For one thing, there are no fast rules. Much depends on the genre
an author writes in. Another depends on the author’s personality. But more than either of those, a complete signature is a courtesy to the person an author is corresponding with. Put that word in caps! COURTESY!
There is nothing more annoying than getting an e-mail from someone
who doesn't have proper contact information in it. And the trouble is,
depending on what the recipient plans to do with the email, it is difficult for
the sender to know exactly what will make the life of that contact easier. Will
she need your website address? Will including your Twitter moniker help her in some
way? Won't the repeated visual of your book cover to your contacts help your
branding? And if your contact has seen your cover before, will it hurt her that
much to see it again? Especially considering that old marketing advice based on
research that people need to see something seven times before they act on
it.
And don't you––as someone whose business it is to help authors--want
your authors to sell as many books as possible and to get as much media
attention as possible? In the PR world the winner is the person who makes it easiest
on the gatekeeper to do her job. It is a busy world. She doesn't need to be
searching for information, especially information that could easily go into a signature.
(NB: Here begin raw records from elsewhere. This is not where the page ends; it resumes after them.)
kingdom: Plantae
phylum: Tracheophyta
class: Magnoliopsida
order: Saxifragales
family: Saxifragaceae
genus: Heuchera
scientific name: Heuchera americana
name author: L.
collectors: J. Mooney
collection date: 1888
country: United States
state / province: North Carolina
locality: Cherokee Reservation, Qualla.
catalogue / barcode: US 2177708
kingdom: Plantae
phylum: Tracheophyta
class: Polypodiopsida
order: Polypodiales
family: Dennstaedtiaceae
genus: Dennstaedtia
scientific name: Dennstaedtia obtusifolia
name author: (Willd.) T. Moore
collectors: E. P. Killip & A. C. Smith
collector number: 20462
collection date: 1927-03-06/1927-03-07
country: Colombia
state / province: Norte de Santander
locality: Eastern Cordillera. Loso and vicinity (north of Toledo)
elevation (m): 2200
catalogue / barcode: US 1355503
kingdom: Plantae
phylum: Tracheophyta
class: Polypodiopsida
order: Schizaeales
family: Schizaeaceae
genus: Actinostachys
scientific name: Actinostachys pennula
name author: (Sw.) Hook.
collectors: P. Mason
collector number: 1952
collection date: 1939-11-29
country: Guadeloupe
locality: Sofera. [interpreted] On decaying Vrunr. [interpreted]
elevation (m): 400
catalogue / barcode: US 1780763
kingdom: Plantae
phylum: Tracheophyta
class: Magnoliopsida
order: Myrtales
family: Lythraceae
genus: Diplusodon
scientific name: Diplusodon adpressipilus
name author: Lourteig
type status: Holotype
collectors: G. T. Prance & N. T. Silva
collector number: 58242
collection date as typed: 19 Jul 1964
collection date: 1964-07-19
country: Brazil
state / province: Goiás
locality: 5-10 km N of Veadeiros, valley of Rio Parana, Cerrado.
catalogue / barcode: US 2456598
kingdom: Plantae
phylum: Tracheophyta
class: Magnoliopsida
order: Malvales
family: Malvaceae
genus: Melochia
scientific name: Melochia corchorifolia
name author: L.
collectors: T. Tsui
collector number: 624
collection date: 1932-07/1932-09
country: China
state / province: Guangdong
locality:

To arbitrarily tell anyone how to sign their emails without any idea of the tone or purpose of the email seems very presumptuous to me.
To arbitrarily tell anyone how to sign their emails without any idea of the tone or purpose of the email seems very presumptuous to me.
I hope you will give your authors this alternative view. Many
authors are already far too reluctant to get the word about their books out
there. Telling them to arbitrarily limit information in their signatures may
encourage their reluctance to do right by their books—and their own careers.
-----
Carolyn Howard-Johnson is a former
journalist, retailer, and marketer who started publishing how-to books for
writers for the classes she taught for UCLA Extension’s renowned Writers’
Program. Members of the California Legislature named her Woman of the Year in
Arts and Entertainment. Learn more about her how-to books and her creative
writing at http://howtodoitfrugally.com Learn more about book promotion (and avoiding being the reluctant book promoter!) in her The Frugal Book Promoter and the rest of the multi award-winning HowToDoItFrugally Series of books for writers at http://bit.ly/FrugalBookPromo.
4 comments:
Carolyn, great advice on using email signatures that are book marketing effective. I've clicked on links in signatures - it can make it easier to find out about the author of the email.
Carolyn,
Great article about Email signatures.Thank you. I correspond with a lot of authors and find it frustrating often when there is no information in their signature on how to reach them or their background or any of a number of things you can include in that signature area.
Terry
Really appreciate you enthusiasm--and marketing chops! (-:
@Terry Whalin, glad you agree. It would be sad to lose a contact like you for lack of information you could use to stay in touch or network that contact!